- Task prompt: Each entry listed below should be reproduced word for word.

Entries taken from a collection:
******
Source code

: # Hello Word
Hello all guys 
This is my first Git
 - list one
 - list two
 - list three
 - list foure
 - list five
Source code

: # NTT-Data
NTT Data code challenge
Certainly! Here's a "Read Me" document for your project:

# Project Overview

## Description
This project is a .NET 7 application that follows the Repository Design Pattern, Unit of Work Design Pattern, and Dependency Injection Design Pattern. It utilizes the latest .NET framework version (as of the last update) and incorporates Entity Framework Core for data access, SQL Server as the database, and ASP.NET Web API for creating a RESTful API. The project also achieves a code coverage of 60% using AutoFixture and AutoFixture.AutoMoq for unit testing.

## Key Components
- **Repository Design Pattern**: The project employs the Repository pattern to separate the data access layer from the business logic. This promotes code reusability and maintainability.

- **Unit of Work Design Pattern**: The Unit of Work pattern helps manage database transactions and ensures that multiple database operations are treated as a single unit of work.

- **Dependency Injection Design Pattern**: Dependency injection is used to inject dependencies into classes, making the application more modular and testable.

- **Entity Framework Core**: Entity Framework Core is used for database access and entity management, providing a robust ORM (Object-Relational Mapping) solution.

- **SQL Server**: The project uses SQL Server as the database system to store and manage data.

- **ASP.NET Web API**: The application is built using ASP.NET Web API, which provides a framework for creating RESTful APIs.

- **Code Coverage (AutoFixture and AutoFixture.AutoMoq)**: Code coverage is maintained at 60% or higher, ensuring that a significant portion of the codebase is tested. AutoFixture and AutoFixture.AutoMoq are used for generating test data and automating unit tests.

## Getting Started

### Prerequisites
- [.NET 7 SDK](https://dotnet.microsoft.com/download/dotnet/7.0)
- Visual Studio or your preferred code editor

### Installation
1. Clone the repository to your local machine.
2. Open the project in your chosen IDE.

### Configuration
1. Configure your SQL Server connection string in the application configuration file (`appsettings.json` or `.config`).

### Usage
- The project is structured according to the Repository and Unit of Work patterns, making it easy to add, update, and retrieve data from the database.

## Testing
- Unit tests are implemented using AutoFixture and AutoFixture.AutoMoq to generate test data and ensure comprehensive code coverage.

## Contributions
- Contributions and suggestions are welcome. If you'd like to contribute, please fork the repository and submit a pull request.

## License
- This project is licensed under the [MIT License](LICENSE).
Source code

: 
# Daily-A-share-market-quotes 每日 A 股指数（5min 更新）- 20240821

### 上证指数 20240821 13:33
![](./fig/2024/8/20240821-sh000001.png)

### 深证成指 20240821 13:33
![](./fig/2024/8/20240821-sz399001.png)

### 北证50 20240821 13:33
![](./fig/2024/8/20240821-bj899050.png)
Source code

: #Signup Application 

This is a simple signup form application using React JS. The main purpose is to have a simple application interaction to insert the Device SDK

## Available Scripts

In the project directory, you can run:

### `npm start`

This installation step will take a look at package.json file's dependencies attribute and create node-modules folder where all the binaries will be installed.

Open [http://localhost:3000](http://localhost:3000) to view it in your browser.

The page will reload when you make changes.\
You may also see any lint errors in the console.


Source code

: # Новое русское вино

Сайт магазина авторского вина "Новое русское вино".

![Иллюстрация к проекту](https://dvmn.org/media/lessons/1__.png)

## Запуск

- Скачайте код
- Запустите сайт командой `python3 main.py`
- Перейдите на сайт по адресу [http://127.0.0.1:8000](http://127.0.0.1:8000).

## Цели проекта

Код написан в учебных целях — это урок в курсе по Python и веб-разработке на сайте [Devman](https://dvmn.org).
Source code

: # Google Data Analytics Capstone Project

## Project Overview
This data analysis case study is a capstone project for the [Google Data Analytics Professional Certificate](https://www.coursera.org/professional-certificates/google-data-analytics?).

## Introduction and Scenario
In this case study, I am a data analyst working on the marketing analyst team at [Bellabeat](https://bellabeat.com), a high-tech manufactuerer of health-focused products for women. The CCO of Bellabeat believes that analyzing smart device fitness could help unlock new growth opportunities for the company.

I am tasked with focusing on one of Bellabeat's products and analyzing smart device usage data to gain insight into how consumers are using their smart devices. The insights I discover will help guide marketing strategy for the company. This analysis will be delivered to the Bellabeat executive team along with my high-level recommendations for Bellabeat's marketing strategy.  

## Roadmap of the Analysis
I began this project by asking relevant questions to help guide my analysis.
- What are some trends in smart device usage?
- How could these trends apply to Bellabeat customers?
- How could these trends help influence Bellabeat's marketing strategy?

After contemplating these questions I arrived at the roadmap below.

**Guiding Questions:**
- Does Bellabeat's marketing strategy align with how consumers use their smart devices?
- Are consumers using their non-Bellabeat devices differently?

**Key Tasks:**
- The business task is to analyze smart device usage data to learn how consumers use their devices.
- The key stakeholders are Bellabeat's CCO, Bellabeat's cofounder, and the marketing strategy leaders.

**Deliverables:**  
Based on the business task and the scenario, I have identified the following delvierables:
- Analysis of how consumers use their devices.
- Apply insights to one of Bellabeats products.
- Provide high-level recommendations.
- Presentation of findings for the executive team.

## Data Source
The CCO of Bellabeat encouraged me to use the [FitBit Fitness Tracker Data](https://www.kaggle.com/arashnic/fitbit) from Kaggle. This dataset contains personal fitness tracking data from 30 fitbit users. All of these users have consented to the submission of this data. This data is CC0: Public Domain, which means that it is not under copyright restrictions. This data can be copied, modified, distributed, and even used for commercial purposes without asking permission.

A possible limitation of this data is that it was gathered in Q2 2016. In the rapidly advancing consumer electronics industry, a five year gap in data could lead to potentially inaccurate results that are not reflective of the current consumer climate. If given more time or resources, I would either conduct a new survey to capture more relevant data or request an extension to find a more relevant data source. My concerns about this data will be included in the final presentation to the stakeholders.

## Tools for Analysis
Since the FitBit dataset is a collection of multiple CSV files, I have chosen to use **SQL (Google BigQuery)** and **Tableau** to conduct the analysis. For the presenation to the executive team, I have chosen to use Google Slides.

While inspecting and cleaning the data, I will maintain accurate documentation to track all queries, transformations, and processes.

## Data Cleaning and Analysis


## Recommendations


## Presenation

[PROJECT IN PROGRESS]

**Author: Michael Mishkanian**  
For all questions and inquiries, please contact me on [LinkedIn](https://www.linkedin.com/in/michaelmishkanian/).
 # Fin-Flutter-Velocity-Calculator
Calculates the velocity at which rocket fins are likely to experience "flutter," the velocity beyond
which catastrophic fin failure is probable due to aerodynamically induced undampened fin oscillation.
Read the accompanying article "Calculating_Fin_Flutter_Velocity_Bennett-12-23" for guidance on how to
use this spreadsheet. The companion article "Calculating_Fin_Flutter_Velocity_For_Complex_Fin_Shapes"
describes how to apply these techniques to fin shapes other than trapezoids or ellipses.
******
- Solution for this task:
Source code

: # Hello Word
Hello all guys 
This is my first Git
 - list one
 - list two
 - list three
 - list foure
 - list five
Source code

: # NTT-Data
NTT Data code challenge
Certainly! Here's a "Read Me" document for your project:

# Project Overview

## Description
This project is a .NET 7 application that follows the Repository Design Pattern, Unit of Work Design Pattern, and Dependency Injection Design Pattern. It utilizes the latest .NET framework version (as of the last update) and incorporates Entity Framework Core for data access, SQL Server as the database, and ASP.NET Web API for creating a RESTful API. The project also achieves a code coverage of 60% using AutoFixture and AutoFixture.AutoMoq for unit testing.

## Key Components
- **Repository Design Pattern**: The project employs the Repository pattern to separate the data access layer from the business logic. This promotes code reusability and maintainability.

- **Unit of Work Design Pattern**: The Unit of Work pattern helps manage database transactions and ensures that multiple database operations are treated as a single unit of work.

- **Dependency Injection Design Pattern**: Dependency injection is used to inject dependencies into classes, making the application more modular and testable.

- **Entity Framework Core**: Entity Framework Core is used for database access and entity management, providing a robust ORM (Object-Relational Mapping) solution.

- **SQL Server**: The project uses SQL Server as the database system to store and manage data.

- **ASP.NET Web API**: The application is built using ASP.NET Web API, which provides a framework for creating RESTful APIs.

- **Code Coverage (AutoFixture and AutoFixture.AutoMoq)**: Code coverage is maintained at 60% or higher, ensuring that a significant portion of the codebase is tested. AutoFixture and AutoFixture.AutoMoq are used for generating test data and automating unit tests.

## Getting Started

### Prerequisites
- [.NET 7 SDK](https://dotnet.microsoft.com/download/dotnet/7.0)
- Visual Studio or your preferred code editor

### Installation
1. Clone the repository to your local machine.
2. Open the project in your chosen IDE.

### Configuration
1. Configure your SQL Server connection string in the application configuration file (`appsettings.json` or `.config`).

### Usage
- The project is structured according to the Repository and Unit of Work patterns, making it easy to add, update, and retrieve data from the database.

## Testing
- Unit tests are implemented using AutoFixture and AutoFixture.AutoMoq to generate test data and ensure comprehensive code coverage.

## Contributions
- Contributions and suggestions are welcome. If you'd like to contribute, please fork the repository and submit a pull request.

## License
- This project is licensed under the [MIT License](LICENSE).
Source code

: 
# Daily-A-share-market-quotes 每日 A 股指数（5min 更新）- 20240821

### 上证指数 20240821 13:33
![](./fig/2024/8/20240821-sh000001.png)

### 深证成指 20240821 13:33
![](./fig/2024/8/20240821-sz399001.png)

### 北证50 20240821 13:33
![](./fig/2024/8/20240821-bj899050.png)
Source code

: #Signup Application 

This is a simple signup form application using React JS. The main purpose is to have a simple application interaction to insert the Device SDK

## Available Scripts

In the project directory, you can run:

### `npm start`

This installation step will take a look at package.json file's dependencies attribute and create node-modules folder where all the binaries will be installed.

Open [http://localhost:3000](http://localhost:3000) to view it in your browser.

The page will reload when you make changes.\
You may also see any lint errors in the console.


Source code

: # Новое русское вино

Сайт магазина авторского вина "Новое русское вино".

![Иллюстрация к проекту](https://dvmn.org/media/lessons/1__.png)

## Запуск

- Скачайте код
- Запустите сайт командой `python3 main.py`
- Перейдите на сайт по адресу [http://127.0.0.1:8000](http://127.0.0.1:8000).

## Цели проекта

Код написан в учебных целях — это урок в курсе по Python и веб-разработке на сайте [Devman](https://dvmn.org).
Source code

: # Google Data Analytics Capstone Project

## Project Overview
This data analysis case study is a capstone project for the [Google Data Analytics Professional Certificate](https://www.coursera.org/professional-certificates/google-data-analytics?).

## Introduction and Scenario
In this case study, I am a data analyst working on the marketing analyst team at [Bellabeat](https://bellabeat.com), a high-tech manufactuerer of health-focused products for women. The CCO of Bellabeat believes that analyzing smart device fitness could help unlock new growth opportunities for the company.

I am tasked with focusing on one of Bellabeat's products and analyzing smart device usage data to gain insight into how consumers are using their smart devices. The insights I discover will help guide marketing strategy for the company. This analysis will be delivered to the Bellabeat executive team along with my high-level recommendations for Bellabeat's marketing strategy.  

## Roadmap of the Analysis
I began this project by asking relevant questions to help guide my analysis.
- What are some trends in smart device usage?
- How could these trends apply to Bellabeat customers?
- How could these trends help influence Bellabeat's marketing strategy?

After contemplating these questions I arrived at the roadmap below.

**Guiding Questions:**
- Does Bellabeat's marketing strategy align with how consumers use their smart devices?
- Are consumers using their non-Bellabeat devices differently?

**Key Tasks:**
- The business task is to analyze smart device usage data to learn how consumers use their devices.
- The key stakeholders are Bellabeat's CCO, Bellabeat's cofounder, and the marketing strategy leaders.

**Deliverables:**  
Based on the business task and the scenario, I have identified the following delvierables:
- Analysis of how consumers use their devices.
- Apply insights to one of Bellabeats products.
- Provide high-level recommendations.
- Presentation of findings for the executive team.

## Data Source
The CCO of Bellabeat encouraged me to use the [FitBit Fitness Tracker Data](https://www.kaggle.com/arashnic/fitbit) from Kaggle. This dataset contains personal fitness tracking data from 30 fitbit users. All of these users have consented to the submission of this data. This data is CC0: Public Domain, which means that it is not under copyright restrictions. This data can be copied, modified, distributed, and even used for commercial purposes without asking permission.

A possible limitation of this data is that it was gathered in Q2 2016. In the rapidly advancing consumer electronics industry, a five year gap in data could lead to potentially inaccurate results that are not reflective of the current consumer climate. If given more time or resources, I would either conduct a new survey to capture more relevant data or request an extension to find a more relevant data source. My concerns about this data will be included in the final presentation to the stakeholders.

## Tools for Analysis
Since the FitBit dataset is a collection of multiple CSV files, I have chosen to use **SQL (Google BigQuery)** and **Tableau** to conduct the analysis. For the presenation to the executive team, I have chosen to use Google Slides.

While inspecting and cleaning the data, I will maintain accurate documentation to track all queries, transformations, and processes.

## Data Cleaning and Analysis


## Recommendations


## Presenation

[PROJECT IN PROGRESS]

**Author: Michael Mishkanian**  
For all questions and inquiries, please contact me on [LinkedIn](https://www.linkedin.com/in/michaelmishkanian/).
 # Fin-Flutter-Velocity-Calculator
Calculates the velocity at which rocket fins are likely to experience "flutter," the velocity beyond
which catastrophic fin failure is probable due to aerodynamically induced undampened fin oscillation.
Read the accompanying article "Calculating_Fin_Flutter_Velocity_Bennett-12-23" for guidance on how to
use this spreadsheet. The companion article "Calculating_Fin_Flutter_Velocity_For_Complex_Fin_Shapes"
describes how to apply these techniques to fin shapes other than trapezoids or ellipses.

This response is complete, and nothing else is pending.